Teks Bacaan —
--
POSMETRONEWS.COM – Direktur Eksekutif Human Studies Institute (HSI), Rasminto menegaskan pentingnya literasi keterbukaan informasi publik dalam konteks penyelenggaraan Pemilihan Umum (Pemilu) maupun Pemilihan Kepala Daerah (Pilkada).
Hal itu diatas diungkapkan saat menjadi narasumber dalam forum Literasi Keterbukaan Informasi Publik Pemilu dan Pemilihan yang diselenggarakan Badan Pengawas Pemilu (Bawaslu) RI, Rabu (20/8/2025) kemarin, di Aula Gedung BKD Kabupaten Sidoarjo, Jawa Timur.
“Sebab, keterbukaan informasi publik merupakan amanat konstitusi dan sekaligus perintah tegas Undang-Undang Nomor 14 Tahun 2008 tentang Keterbukaan Informasi Publik (KIP) dan Undang-Undang Nomor 7 Tahun 2017 tentang Pemilihan Umum,” urainya melalui keterangan tertulisnya yang diterima POSMETRONEWS di Jakarta, Kamis (21/8/2025).
Rasminto menyebutkan bahwa kedua regulasi tersebut memberikan pijakan hukum bahwa setiap warga negara berhak memperoleh informasi yang benar, jujur, dan tidak diskriminatif, khususnya terkait proses kepemiluan.
“Sebab, UU KIP secara jelas menegaskan bahwa informasi publik adalah hak dasar warga negara. Sementara UU Pemilu menempatkan transparansi sebagai salah satu prinsip penyelenggaraan. Artinya, masyarakat tidak boleh diposisikan sekadar sebagai objek, melainkan sebagai subjek yang harus mendapatkan akses informasi utuh,” ungkapnya, lagi.
Selain itu lagi, Rasminto juga menekankan bahwa hasil Pemilu maupun Pilkada, baik yang melahirkan para legislator maupun kepala daerah sesungguhnya merupakan buah langsung dari keterbukaan informasi publik yang dijamin selama proses penyelenggaraan.
“Sedangkan keberadaan calon yang dikenal publik, visi-misi yang terbuka hingga akses masyarakat terhadap sistem informasi seperti Sirekap, justru menjadi elemen kunci kepercayaan rakyat terhadap hasil demokrasi,” ulasanya, panjang lebar.
Masih dalam penjelasannya, Rasminto bilang kalau saat ini kita bisa melihat siapa yang duduk sebagai anggota DPRD, DPR RI, DPD RI maupun kepala daerah? Hal itu adalah konsekuensi dari keterbukaan informasi di masa pemilihan.
--
Entri Data —

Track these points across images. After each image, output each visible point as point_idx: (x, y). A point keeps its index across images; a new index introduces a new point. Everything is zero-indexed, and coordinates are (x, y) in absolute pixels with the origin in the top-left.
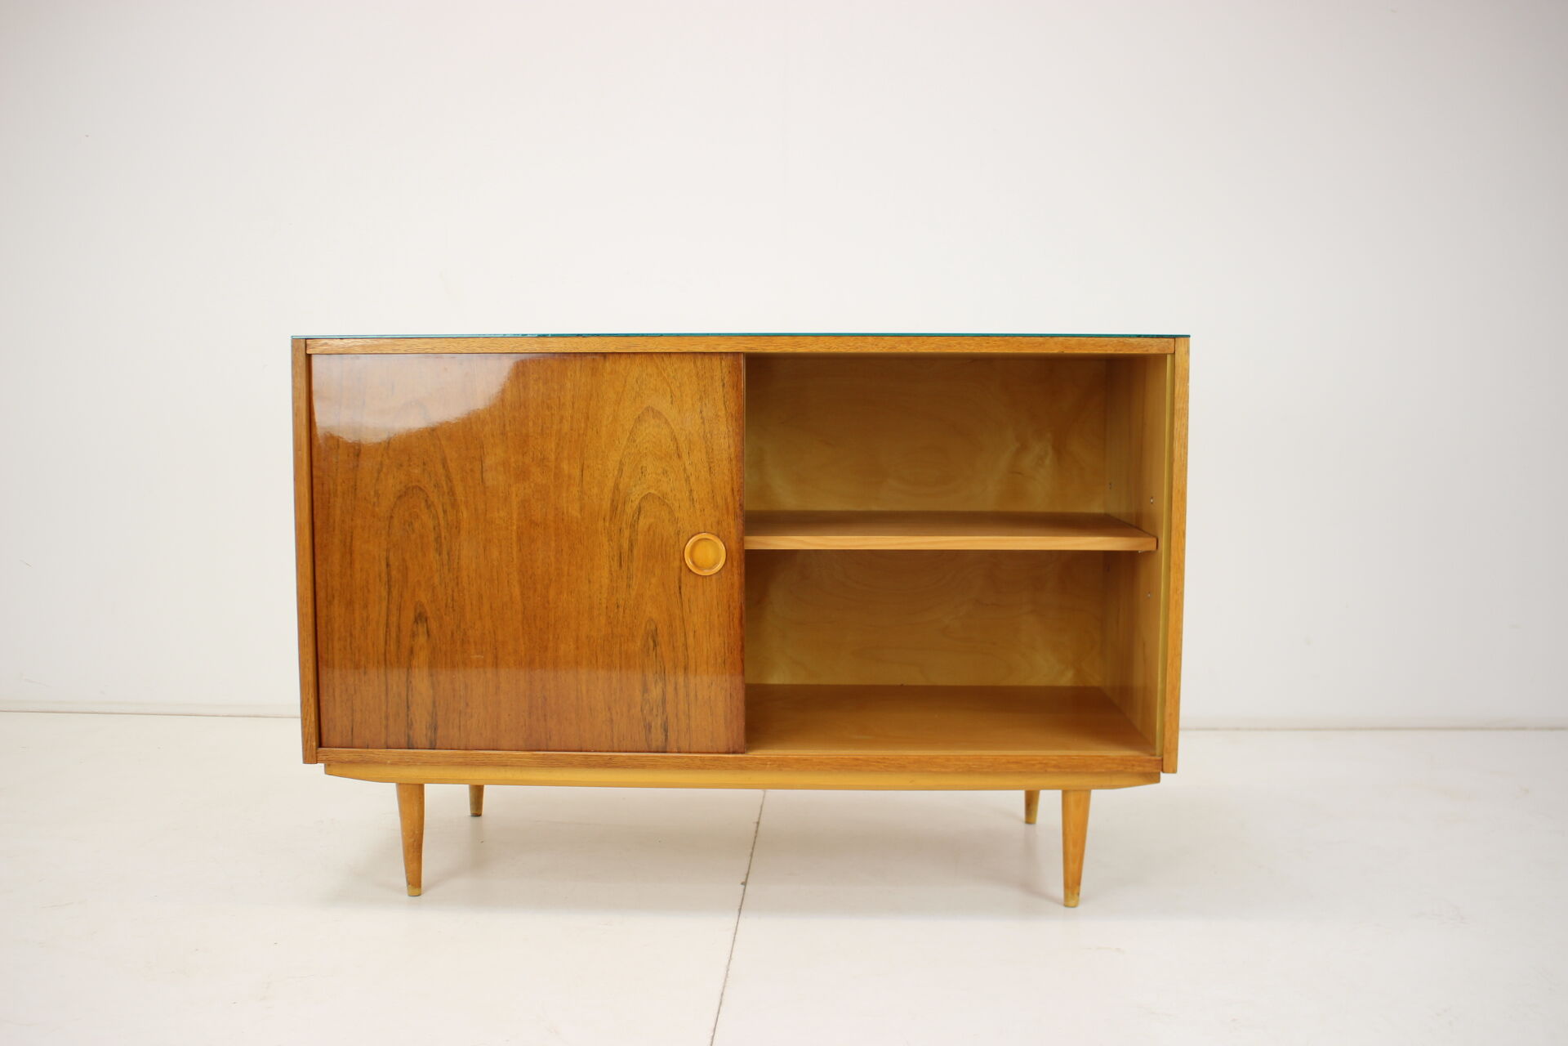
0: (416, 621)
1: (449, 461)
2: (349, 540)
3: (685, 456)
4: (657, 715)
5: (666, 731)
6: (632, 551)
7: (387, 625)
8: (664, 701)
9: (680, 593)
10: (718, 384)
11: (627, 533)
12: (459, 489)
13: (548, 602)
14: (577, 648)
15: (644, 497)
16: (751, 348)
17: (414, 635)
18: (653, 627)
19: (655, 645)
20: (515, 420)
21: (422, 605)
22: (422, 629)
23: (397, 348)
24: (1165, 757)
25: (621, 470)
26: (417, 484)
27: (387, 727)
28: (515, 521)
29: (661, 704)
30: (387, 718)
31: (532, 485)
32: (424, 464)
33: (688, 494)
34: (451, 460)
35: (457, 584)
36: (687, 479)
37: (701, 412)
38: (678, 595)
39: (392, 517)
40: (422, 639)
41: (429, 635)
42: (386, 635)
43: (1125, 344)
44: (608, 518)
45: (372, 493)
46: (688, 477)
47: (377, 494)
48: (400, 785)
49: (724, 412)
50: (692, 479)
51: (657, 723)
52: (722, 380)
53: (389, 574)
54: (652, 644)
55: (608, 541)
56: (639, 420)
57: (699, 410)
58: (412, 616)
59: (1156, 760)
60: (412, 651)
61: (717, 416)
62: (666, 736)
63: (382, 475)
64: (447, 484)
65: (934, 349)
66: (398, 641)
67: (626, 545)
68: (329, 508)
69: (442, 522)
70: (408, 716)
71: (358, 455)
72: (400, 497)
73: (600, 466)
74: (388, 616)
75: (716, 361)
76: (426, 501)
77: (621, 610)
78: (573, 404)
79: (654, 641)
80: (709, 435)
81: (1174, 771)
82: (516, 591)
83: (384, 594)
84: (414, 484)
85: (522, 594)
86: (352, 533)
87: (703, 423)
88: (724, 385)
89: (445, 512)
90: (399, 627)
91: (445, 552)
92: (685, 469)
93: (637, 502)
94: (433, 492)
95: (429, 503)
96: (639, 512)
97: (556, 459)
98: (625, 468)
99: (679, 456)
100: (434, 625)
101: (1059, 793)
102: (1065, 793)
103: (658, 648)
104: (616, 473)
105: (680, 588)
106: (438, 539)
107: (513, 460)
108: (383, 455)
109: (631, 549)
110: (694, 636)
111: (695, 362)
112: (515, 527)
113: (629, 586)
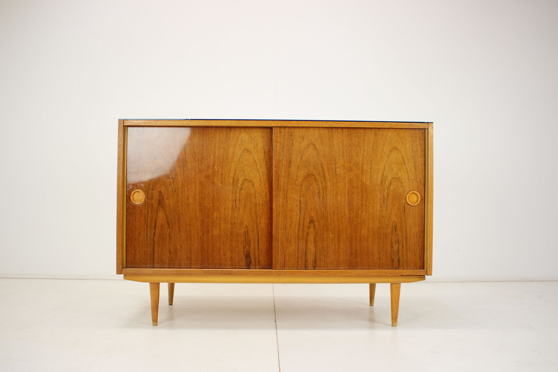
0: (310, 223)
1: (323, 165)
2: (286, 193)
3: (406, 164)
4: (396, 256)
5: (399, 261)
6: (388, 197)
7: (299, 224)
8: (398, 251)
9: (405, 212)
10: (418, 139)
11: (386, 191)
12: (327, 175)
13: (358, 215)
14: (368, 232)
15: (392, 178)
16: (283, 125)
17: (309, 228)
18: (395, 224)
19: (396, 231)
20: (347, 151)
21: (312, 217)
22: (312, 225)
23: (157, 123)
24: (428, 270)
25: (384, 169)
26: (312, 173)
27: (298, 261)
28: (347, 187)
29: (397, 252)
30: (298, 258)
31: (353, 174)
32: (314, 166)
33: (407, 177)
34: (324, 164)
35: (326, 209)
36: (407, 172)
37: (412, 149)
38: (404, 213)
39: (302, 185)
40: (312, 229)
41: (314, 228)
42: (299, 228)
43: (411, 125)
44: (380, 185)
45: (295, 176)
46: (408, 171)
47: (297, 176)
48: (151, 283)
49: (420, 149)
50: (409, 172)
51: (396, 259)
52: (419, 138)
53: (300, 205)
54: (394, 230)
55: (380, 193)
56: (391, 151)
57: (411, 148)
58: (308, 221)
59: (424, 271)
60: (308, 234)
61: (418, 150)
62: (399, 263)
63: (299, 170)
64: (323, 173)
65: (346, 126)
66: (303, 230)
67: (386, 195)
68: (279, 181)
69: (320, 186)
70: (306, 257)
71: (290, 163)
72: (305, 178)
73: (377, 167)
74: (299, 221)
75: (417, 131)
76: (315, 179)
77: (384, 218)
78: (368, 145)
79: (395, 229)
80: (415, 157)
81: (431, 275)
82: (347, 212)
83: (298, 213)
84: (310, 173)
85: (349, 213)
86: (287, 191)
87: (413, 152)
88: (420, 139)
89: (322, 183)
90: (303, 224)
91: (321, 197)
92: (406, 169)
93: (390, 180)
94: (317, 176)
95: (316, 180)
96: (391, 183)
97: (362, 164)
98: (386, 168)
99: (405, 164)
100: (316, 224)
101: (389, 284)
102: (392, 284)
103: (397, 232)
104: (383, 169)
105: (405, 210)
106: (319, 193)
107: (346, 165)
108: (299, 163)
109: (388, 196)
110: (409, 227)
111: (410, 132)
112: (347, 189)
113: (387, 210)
--
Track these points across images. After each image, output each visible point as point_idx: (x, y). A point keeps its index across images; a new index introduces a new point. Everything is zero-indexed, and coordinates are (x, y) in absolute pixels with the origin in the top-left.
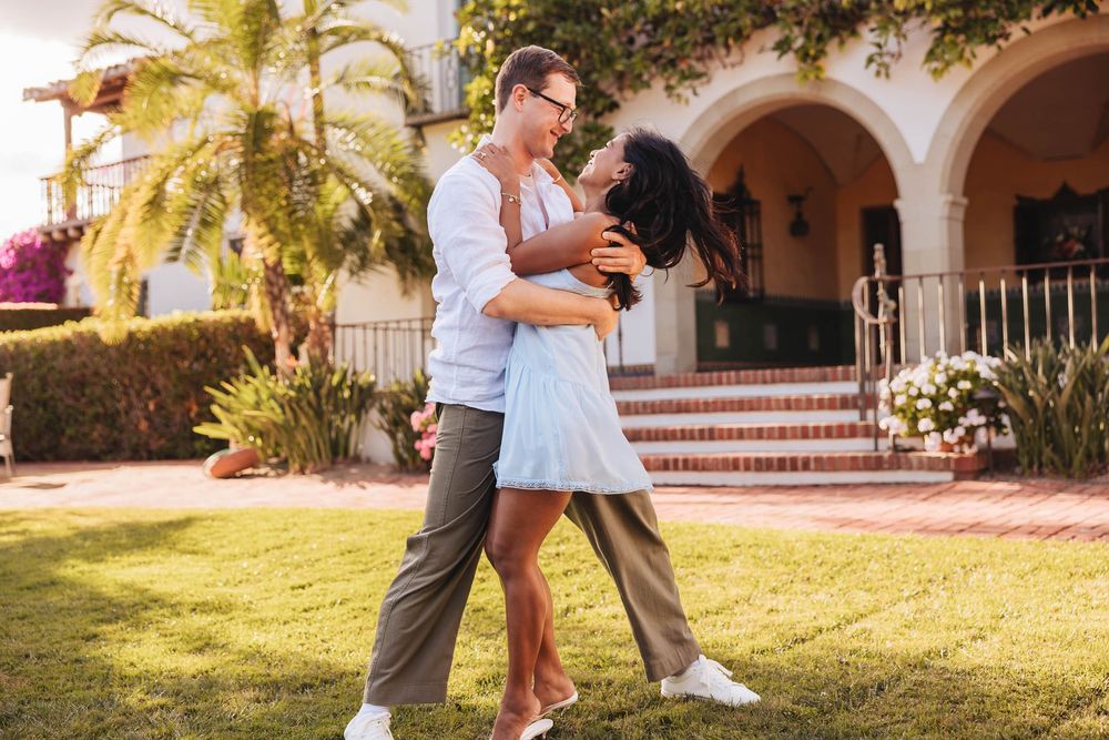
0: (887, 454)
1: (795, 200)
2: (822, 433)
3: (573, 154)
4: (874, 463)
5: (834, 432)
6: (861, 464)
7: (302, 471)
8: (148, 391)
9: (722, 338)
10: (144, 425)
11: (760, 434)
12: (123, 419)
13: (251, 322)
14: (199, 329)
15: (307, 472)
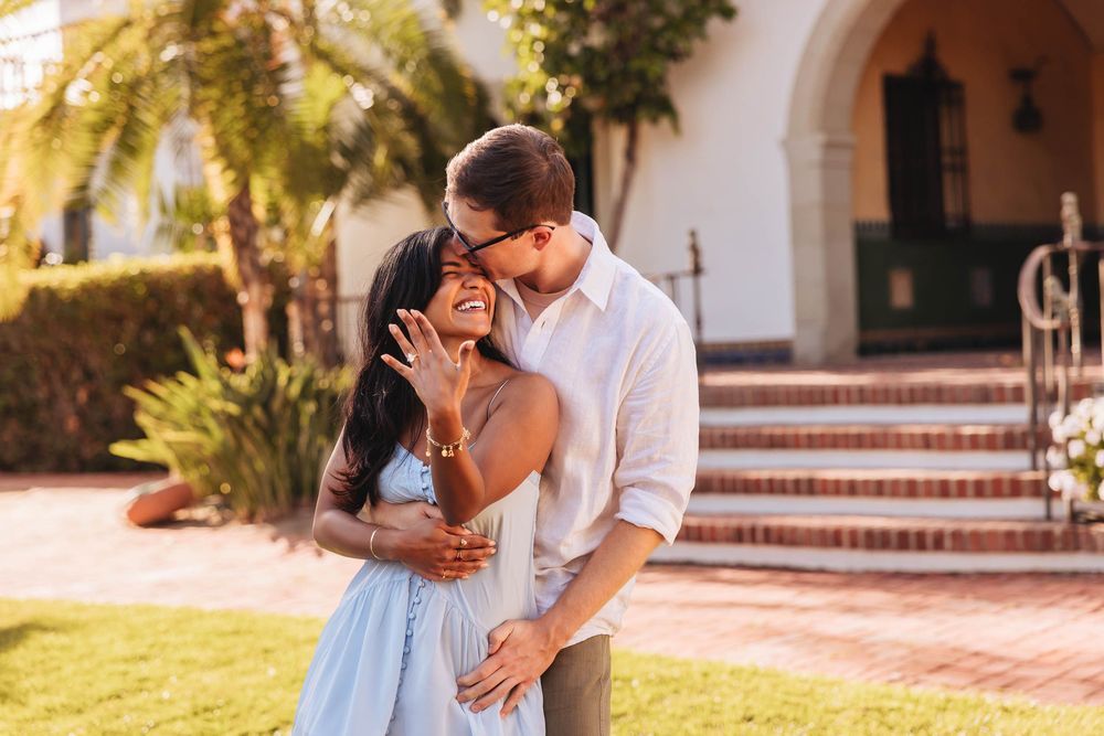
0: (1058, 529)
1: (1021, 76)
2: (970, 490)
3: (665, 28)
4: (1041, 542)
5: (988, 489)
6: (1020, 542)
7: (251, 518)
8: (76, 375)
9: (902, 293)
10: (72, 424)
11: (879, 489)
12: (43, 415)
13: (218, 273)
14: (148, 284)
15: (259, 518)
--
Deskripsi Soal —
Tolong kembalikan bagian teks tentang keterbukaan informasi publik dalam pemilu, yakni rentang dari "POSMETRONEWS.COM – Direktur" hingga "Sidoarjo, Jawa Timur.", tanpa mengubah satu kata pun.

Penyelesaian Tugas —
POSMETRONEWS.COM – Direktur Eksekutif Human Studies Institute (HSI), Rasminto menegaskan pentingnya literasi keterbukaan informasi publik dalam konteks penyelenggaraan Pemilihan Umum (Pemilu) maupun Pemilihan Kepala Daerah (Pilkada).
Hal itu diatas diungkapkan saat menjadi narasumber dalam forum Literasi Keterbukaan Informasi Publik Pemilu dan Pemilihan yang diselenggarakan Badan Pengawas Pemilu (Bawaslu) RI, Rabu (20/8/2025) kemarin, di Aula Gedung BKD Kabupaten Sidoarjo, Jawa Timur.